Kurang lebih satu jam latihan pun selesai. Dan tantangan dimulai, pertandingan one on three bisa juga disebut three on one itu disksikan oleh 16 pasang mata yang tidak lain adalah siswa-siswa lainya.
”Mukhlis, sudah siap untuk angakat koper dari tim?” Tanya Banu, si gendut ini sngat yakin trio yang akan menang.
”Aku siap menang ataupun kalah”. Kataku tegas.
”Peraturan dan tata caranya ada dikertas ini, baca sendiri!”.Riko memberikan kertas padaku.
Inilah peraturan yang kubaca:
1. Pertandingan diadakan di lapangan latihan
2. Tidak ada pelanggaran maupun out kecuali hands ball
3. tidak ada babak ke 2
4. Yang bisa mencetak 11 gol terlebih dahulu dia yang menang

”Aku terima”. Lagi-lagi aku menjawab asal, padahal aturannya sangat merugikanku.
Diawali dengan Bismillah, dalam pertandingan tersebut tehnik-tehnik yang diajarkan apit padaku seperti salto, menyembunyikan bola di perut, memasukkan bola dengan pantat, dan cara menyundul yang benar dapat kulakukan dengan baik dan sempurna sampai-sampai skornya 6-5 untuk ke unggulanku. Penonton bengong dan heran melihat seorang anak kelas delapan yang baru saja masuk tim dapat mengungguli Trio Spenda Gunungwetan.
“Bocah, Hebat juga kau”. Riko masih bisa tersenyum.

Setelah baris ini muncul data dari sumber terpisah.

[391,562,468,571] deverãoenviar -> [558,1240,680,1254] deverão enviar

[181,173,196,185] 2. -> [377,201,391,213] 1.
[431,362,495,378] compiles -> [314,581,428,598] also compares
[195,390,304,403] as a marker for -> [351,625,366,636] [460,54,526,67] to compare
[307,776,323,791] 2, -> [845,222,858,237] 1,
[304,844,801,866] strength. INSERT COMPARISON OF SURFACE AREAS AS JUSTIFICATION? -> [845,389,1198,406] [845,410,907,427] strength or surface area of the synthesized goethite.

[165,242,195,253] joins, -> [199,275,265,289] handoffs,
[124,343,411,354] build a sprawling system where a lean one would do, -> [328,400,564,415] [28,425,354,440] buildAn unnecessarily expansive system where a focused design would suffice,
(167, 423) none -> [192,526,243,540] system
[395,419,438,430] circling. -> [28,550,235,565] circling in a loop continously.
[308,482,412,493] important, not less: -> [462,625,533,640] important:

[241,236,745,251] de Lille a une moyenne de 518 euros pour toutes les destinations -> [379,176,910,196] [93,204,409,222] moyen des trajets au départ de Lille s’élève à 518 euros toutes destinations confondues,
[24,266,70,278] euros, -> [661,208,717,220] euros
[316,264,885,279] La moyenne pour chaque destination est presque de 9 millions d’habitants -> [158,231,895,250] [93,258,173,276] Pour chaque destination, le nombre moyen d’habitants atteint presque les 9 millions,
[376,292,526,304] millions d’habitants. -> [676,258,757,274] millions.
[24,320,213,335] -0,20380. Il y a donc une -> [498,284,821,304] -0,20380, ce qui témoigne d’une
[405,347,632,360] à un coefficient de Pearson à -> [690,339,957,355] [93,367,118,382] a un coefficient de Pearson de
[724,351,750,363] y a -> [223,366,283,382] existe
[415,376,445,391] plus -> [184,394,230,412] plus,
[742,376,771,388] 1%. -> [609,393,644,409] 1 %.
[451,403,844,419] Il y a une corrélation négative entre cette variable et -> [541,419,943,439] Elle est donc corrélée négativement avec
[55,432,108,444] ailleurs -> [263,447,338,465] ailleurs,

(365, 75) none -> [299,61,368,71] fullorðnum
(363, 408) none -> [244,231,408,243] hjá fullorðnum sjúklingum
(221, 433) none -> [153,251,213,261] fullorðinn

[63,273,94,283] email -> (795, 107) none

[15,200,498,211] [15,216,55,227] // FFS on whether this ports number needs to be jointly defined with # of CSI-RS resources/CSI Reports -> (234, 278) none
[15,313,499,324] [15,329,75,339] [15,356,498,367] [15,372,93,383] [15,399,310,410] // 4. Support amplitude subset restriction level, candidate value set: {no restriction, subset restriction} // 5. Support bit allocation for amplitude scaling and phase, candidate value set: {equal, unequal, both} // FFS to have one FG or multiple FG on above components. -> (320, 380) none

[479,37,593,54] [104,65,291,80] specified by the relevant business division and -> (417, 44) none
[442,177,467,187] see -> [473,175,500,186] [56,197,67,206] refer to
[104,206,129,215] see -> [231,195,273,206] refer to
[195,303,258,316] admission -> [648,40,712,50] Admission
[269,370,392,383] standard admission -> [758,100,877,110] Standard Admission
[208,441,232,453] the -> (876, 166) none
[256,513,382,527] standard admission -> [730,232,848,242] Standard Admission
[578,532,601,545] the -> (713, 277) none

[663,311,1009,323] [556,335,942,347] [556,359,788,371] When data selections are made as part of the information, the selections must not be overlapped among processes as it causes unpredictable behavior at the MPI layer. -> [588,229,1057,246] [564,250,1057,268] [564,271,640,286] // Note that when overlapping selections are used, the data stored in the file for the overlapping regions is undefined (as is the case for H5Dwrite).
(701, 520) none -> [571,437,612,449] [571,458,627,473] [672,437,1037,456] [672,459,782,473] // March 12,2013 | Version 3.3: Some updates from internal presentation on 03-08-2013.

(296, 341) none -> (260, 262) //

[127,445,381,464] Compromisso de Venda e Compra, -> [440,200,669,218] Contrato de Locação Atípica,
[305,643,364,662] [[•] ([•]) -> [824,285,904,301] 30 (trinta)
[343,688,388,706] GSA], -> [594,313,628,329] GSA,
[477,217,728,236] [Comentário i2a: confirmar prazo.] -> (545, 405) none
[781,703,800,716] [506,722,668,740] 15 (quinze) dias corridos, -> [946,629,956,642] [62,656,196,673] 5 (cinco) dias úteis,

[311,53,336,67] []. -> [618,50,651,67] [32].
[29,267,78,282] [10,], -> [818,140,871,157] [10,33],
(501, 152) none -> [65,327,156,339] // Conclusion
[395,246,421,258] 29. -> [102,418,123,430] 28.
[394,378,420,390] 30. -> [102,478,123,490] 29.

Amarahku makin tak terbebdung dan tak memberikan kesempatan pada mereka mencetak gol lagi. Saat aku berhasil unggul10-5 , aku meliahat apit sedang menonton pertandingan ini. Dan akhirnya pertandingan kusudahi dengan skor 11-5.
Trio tersebut ku bombardir dan hanya bias membobol gawangku 5 gol saja.
Dan yang lebih keren, aku mengalahkan mereka di depan banyak orang. Kemudaian mereka bertiga minta maaf padaku karena telah meremehkan ku.
“Maafkan kami atas perlakuan kami, sekarang kami berjanji tidak akan meremehkan siapapun.” Kata Edo
“Mulai sekarang kita sama-sama berjuang untuk memenangkan PCS ya”.
Aku menjawab kata-kata mereka dengan mengucapkan ’ya’dan anggukan.
Setelah itu aku menghampiri apait yang duduk sendirian di sudut barat..”Bagaimana pit, permainanku ada peningkatankan?”Aku bertanya dengan harapan Apit menjawab seperti yang kuingginkan.
”Peningkatan sih ada tapi harus banyak latihan lagi. Sekarang tugasku sudah selesai. 1 hal lagi, sebelum tantangan tadi kamu baca Bismillah dan seusai tantangan kamu lupa baca Alhamdulillah. Kali lain jangan lupa baca keduanya sebelum dan sesudah melakukan sesuatau, oke”.
Perkataan Apit tadi seperti kata perpisahan dan aku tak akan bertemu dengannya lagi.
”Apa maksud tugasmu sudah selesai?”Tanyaku keheranan
Apit tidak menjawab dan menghilang bersama angin di depan mataku. Lalu aku menyadari, bagaimana dia bisa tahu tempatku bertanding padahal aku belum mengatakan dimana tempatnya, dan bagaimana dia bisa tahu aku sudah membaca Bismillah padahal aku membacanya secara pelan dan dia juga tahu kalau aku belum mengucapkan Alhamdulillah.
Mungkin Apit adalah makhluk kiriman Tuhan untuk membantuku melawan anak-anak yang sombong tadi. Aku akan mengenangmu pit..., dan terimakasih ya Allah, Engkau telah membantuku melalui perantaraan makhlukmu yang bernama Apit.”Mulai sekarang kau harus bekerja keras Mukhlis!” Bisikku dalam hati.